(DATA FOR THE TASK)

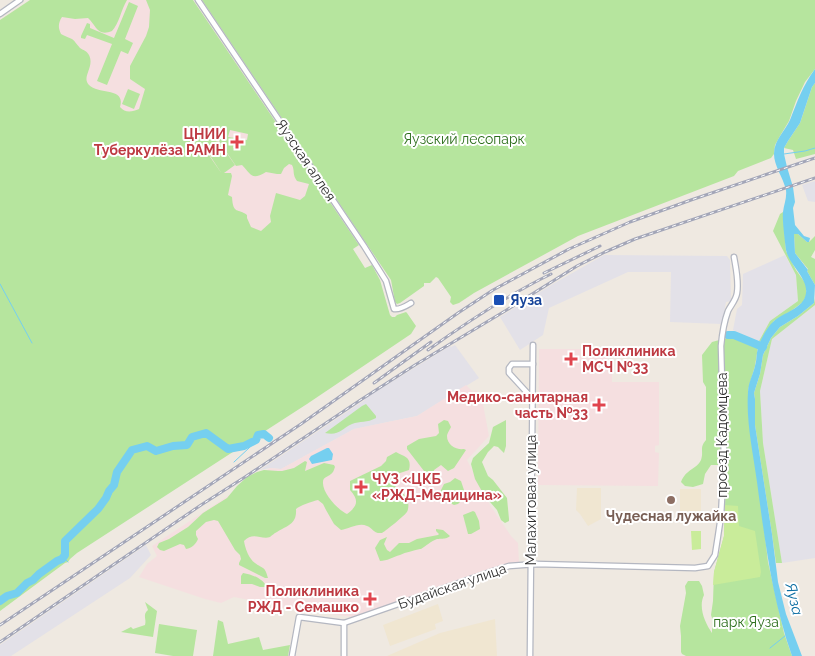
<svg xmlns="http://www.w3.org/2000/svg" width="815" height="656" font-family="Raleway,sans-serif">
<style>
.industrial{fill:#e3e1e8}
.education{fill:#f0e6d1}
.medical{fill:#f5dfe0}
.green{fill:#b6e59e;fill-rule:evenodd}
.pitch{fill:#c9ec9a}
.water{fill:#75cff0}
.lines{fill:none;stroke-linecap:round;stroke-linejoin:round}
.stream{stroke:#75cff0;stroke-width:1}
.river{stroke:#75cff0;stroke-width:8}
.minor-casing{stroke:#b4b7c1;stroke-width:7}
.minor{stroke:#fff;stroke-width:4.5}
.rail-casing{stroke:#a3a6b8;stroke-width:3}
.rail{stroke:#fff;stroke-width:1;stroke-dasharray:4;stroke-linecap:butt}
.health-dot{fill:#e0444e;stroke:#fff;stroke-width:2}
.transit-dot{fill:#1a4fb4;stroke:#fff;stroke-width:2}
.education-dot{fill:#8d6e63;stroke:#fff;stroke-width:2}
.labels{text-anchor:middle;stroke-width:4;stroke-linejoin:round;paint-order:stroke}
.health-label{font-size:14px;font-weight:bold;fill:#be3a42;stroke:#fff;text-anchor:end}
.park-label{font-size:14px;fill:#2c6e1b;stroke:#fff}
.street-label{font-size:14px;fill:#2e2e2e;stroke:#fff}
.transit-label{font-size:14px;font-weight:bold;fill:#164399;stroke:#fff;text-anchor:start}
.education-label{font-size:14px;font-weight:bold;fill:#785e54;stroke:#fff}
.water-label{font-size:15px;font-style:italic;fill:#0d6fa3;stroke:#fff}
</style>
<rect width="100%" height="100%" fill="#efe9e1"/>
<g class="industrial">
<polygon points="815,181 815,202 808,201 802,185"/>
<polygon points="604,255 727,256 730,260 731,301 726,302 722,324 670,322 671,272 628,272 549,308 543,335 520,350 500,317 553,284"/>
<polygon points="785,255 796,275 798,301 770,321 759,341 733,330 737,309 742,305 743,274"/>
<polygon points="815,305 815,558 782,563 763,443 760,391 772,339"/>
<polygon points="455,345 479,378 417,416 354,429 281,469 270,468 260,470 365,400 364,399 450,346 451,347"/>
<polygon points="146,545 151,555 130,578 11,656 0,656 0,645"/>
</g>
<g class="education">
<polygon points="577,488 601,488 601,519 588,526 580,514 576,510"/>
<rect x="680" y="489" width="21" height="32"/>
<polygon points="438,604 443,621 435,624 436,629 390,646 383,625"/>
<polygon points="495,619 497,656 387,656 440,633"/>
</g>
<g class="medical">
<polygon points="30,0 193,0 327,198 271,238 63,181 0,20"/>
<polygon points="539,349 612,349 612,355 607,356 607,362 612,363 612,382 659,382 659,445 655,446 655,452 659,453 658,486 538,485"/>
<polygon points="466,385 473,392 476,390 482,399 489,436 467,460 490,505 511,536 518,543 519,562 506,564 353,617 278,607 275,605 234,597 221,603 205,599 139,577 147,564 157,556 152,546 270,468 281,469 354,429 417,416"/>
</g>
<g class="green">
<path d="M 30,0 L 127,0 C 121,10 119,24 112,31 C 97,37 96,25 88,18 L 75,19 L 62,17 C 58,23 58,28 61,34 C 64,36 68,37 72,39 C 75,41 77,45 80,48 C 83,50 87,51 89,55 C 95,67 81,77 89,85 C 99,95 126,87 120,107 C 125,113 132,112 139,109 L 145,89 L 130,79 L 130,66 L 146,36 L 149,27 L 150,10 L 146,0 L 193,0 L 359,245 L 353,249 L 365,268 L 372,265 L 380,280 L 390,315 L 392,317 L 395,317 L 397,315 L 406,312 L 407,313 L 416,326 L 411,334 L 307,404 L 77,553 L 70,559 L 68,562 L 65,563 L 0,611 L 0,20 ZM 230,130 L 248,134 L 247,140 L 241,139 L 239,149 L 233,148 L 235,138 L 228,137 ZM 219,141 L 236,166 L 242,165 C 251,174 251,181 266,172 L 277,174 L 281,174 L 284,168 L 289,164 L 292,165 C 295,171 292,174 297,181 L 309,184 L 305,196 L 300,200 L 276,193 L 270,216 L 271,222 L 261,231 L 251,227 L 247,218 L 247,215 C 238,208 233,215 232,197 L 228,195 L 232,176 L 231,173 L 224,173 L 235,165 L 219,142 L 207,151 L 222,174 L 206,151 C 208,146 213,142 219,141 Z"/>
<polygon points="202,0 815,0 815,69 805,82 796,101 789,121 780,136 775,145 774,154 771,158 738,171 734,176 578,236 474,293 459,303 453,305 450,302 451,297 438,278 436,277 430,283 424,283 424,286 400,303 397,304 395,302 391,280"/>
<polygon points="129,2 138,6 125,39 133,43 128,54 121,51 107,85 97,81 112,44 87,35 85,39 81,38 81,36 87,23 90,24 90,28 114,38"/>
<polygon points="815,83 815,154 796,159 793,150 784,148 788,141 800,123 812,87"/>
<polygon points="128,89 140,94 134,109 122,104"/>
<polygon points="783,212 786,251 796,270 806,284 806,296 803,302 791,311 774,321 760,342 759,341 770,321 798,301 796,275 773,231 780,214"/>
<polygon points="794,234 798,234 807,242 809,242 815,236 815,250 811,257 815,259 815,285 807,271 808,269 795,253"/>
<polygon points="815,298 815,305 772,339 760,391 763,443 782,563 776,563 772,534 755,425 755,399 754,393 760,374 763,355 771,338 780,327 798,316 814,303"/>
<path d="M 734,336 L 758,347 L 755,366 L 748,390 L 768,562 L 784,633 L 792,656 L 686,656 L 682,654 L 681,652 L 681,636 L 680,626 L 686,593 L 685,586 L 688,581 L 699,581 L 702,586 L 704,595 C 698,607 705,623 712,633 L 712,618 L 711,615 L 713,601 L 714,572 L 724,536 L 726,478 L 725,468 L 721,465 L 711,465 L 705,474 L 703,484 L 693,487 L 685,486 L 681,482 C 686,469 697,469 701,460 C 704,451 699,448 706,440 L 706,387 L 703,382 L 702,355 L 712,342 Z"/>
<path d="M 366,404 L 376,416 L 376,418 C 367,423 360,421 352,424 C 341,429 339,436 325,433 L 362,406 Z"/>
<path d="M 444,420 L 448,421 L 451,427 C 450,429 447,434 447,436 C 447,445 456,450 464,449 L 466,450 L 454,468 L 448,471 L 441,465 L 434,470 L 432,478 L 431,480 L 407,449 L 407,446 L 419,439 L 436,436 L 439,433 L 438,424 Z"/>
<polygon points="506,420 506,446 504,453 498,447 494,446 488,452 482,462 488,476 493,480 507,498 509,519 509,521 505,523 501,520 497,510 484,495 475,479 471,464 473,458 489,443 493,427"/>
<path d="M 396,452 C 405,457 412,457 409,470 L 397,474 L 390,479 C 393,487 402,490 406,497 C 409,501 409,508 407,512 C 404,516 387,530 382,533 C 373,534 373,528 367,526 C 359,522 349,529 341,530 L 334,524 L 326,510 L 323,504 L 318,500 C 313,501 299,506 296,509 C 297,524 288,525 277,532 C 276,532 271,536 270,537 C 261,540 253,531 244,541 C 245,548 249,559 255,563 C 263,569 265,566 268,578 L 265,578 L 239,565 L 239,563 L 241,559 L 240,555 L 235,550 L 218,521 L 214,520 L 206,522 L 196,531 L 196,535 L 198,539 C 196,544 192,548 186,549 L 184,545 L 180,544 L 164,551 L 160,550 L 157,547 L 159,543 L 169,539 L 188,527 L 203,513 L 227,498 L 237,486 L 247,477 L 257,472 L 264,470 L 278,471 L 282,471 L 294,468 L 305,461 L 307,462 L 305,471 L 324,463 L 334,465 L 335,467 C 334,469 334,472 331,474 C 328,477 323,477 323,482 C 322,493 338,510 347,514 C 358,506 359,500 350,490 L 350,481 L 381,466 L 386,461 L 387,457 Z"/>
<polygon points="455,478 461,481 466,496 458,504 454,505 448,502 440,492 444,484 450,482"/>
<polygon points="473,511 475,512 479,521 480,529 471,534 468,534 463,515"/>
<path d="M 436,529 L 443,530 L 450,536 C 445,540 443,538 437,539 C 431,541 426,546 421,549 L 420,549 C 413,551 406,552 400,555 C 393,557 387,561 380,561 L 375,548 L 380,540 L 387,537 L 384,544 L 387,550 L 390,552 L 399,543 L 409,543 L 417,539 L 438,535 L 439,534 L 436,531 Z"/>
<path d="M 243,573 C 253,575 262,578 267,587 L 260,587 L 252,584 L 241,584 L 241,576 Z"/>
<path d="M 145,602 L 157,611 L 153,637 L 121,632 L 131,627 L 133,629 L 145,625 C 147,619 142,615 148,610 Z"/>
<polygon points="218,620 223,622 228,644 259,637 263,650 290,645 288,656 213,656"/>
<polygon points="159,624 197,630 193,656 173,656 155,653"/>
</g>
<g class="pitch">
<polygon points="725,505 738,506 739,526 755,531 761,572 760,577 713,585 714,572 724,536"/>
<polygon points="691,531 701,531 701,549 692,550"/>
</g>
<g class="water">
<path d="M 815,69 L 815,83 L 812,87 L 800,123 L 788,141 L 784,148 L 784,154 L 787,167 L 793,187 L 795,202 L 793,208 L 795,225 L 804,236 L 810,238 L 809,242 L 807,242 L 798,234 L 794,234 L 795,253 L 808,270 L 807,271 L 815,285 L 814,303 L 798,316 L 780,327 L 771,338 L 763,355 L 760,374 L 754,393 L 755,399 L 755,425 L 772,534 L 778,582 L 786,614 L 802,656 L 792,656 C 772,600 765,541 757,482 C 753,452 746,422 748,392 C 748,383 753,375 755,366 C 757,360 756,354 758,348 C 759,342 768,326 773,322 C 783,312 804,309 806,293 C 808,278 789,265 786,250 C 785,242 782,219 783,212 C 784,204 787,198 786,190 C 783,177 774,166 774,154 C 774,140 785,131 790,120 C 798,100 802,87 815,69 Z"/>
<polygon points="327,448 329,448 333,454 332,460 312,464 309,459 311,456"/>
</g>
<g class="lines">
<g class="stream">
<polyline points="784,154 805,151 815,148"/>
<polyline points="0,284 32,343"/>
<polyline points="234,462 264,434"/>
<polyline points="63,557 68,562"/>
<polyline points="770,648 785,636"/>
</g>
<g class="river">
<polyline points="728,335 734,335 763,347"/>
<polyline points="0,601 7,596 17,593 27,583 33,580 39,574 57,561 62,559 65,555 65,541 98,509 106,498 109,491 114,485 117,472 132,450 147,446 156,451 173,446 187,445 192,437 206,433 228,449 244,446 256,440 258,435 264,434 269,438"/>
</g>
<defs>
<g id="minor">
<path d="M 198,0 L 364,246 L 386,281 L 394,309 C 400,310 406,306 411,303"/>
<polyline points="0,14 20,0"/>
<polyline points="532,398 509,373 509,368 512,364 533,364"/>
<path d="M 292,656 L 299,617 L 344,623 L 493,571 L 509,566 L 536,564 L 695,568 L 708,566 L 715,555 L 718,536 L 721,516 L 723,479 L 724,459 L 721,346 C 722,335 724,322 728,311 C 731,305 736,300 737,293 C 739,281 736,269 734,257"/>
<polyline points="344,656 344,623"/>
<polyline points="530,656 533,345"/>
</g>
</defs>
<use href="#minor" class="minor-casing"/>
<use href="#minor" class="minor"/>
<defs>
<g id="rail">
<polyline points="544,273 600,246"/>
<path d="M 428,350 C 467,322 508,295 551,274"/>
<polyline points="374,383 431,342"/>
<polyline points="0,625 301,424 458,313 493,290 569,249 630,222 691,200 815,158"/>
<polyline points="0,642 201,505 245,477 362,399 415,365 505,311 577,266 605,252 635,239 815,178"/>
</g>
</defs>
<use href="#rail" class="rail-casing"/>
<use href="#rail" class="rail"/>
</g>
<g class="health-dot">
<path d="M234.5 134.5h5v5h5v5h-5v5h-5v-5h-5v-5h5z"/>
<path d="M568.5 351.5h5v5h5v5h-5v5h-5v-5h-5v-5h5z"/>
<path d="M596.5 397.5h5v5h5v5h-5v5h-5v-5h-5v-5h5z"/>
<path d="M358.5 479.5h5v5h5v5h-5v5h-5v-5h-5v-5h5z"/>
<path d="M367.5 591.5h5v5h5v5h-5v5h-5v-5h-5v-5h5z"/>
</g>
<rect class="transit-dot" x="493" y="294" width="12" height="12" rx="2.5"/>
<circle class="education-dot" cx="671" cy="500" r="5"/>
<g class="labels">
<g class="health-label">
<text x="226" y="139">ЦНИИ<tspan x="226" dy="16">Туберкулёза РАМН</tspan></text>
<text x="582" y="356" text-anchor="start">Поликлиника<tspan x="582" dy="16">МСЧ №33</tspan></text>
<text x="588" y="402">Медико-санитарная<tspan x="588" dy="16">часть №33</tspan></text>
<text x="372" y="484" text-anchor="start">ЧУЗ «ЦКБ<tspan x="372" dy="16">«РЖД-Медицина»</tspan></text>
<text x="359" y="596">Поликлиника<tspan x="359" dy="16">РЖД - Семашко</tspan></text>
</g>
<g class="park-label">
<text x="464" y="144">Яузский лесопарк</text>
<text x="746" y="627">парк Яуза</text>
</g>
<g class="street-label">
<text transform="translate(306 160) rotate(56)" y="5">Яузская аллея</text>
<text transform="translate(722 435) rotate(-90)" y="5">проезд Кадомцева</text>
<text transform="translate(531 500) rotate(-90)" y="5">Малахитовая улица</text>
<text transform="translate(452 586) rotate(-19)" y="5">Будайская улица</text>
</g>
<g class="transit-label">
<text x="510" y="305">Яуза</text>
</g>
<g class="education-label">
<text x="671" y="521">Чудесная лужайка</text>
</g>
<g class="water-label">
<text transform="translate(794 599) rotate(76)" y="5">Яуза</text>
</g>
</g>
</svg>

(End DATA FOR THE TASK)

> [ASSIGNMENT]: A copy of each line in the data above that holds the string "lines" is needed.

> [ANSWER TO THIS PROBLEM]:
.lines{fill:none;stroke-linecap:round;stroke-linejoin:round}
<g class="lines">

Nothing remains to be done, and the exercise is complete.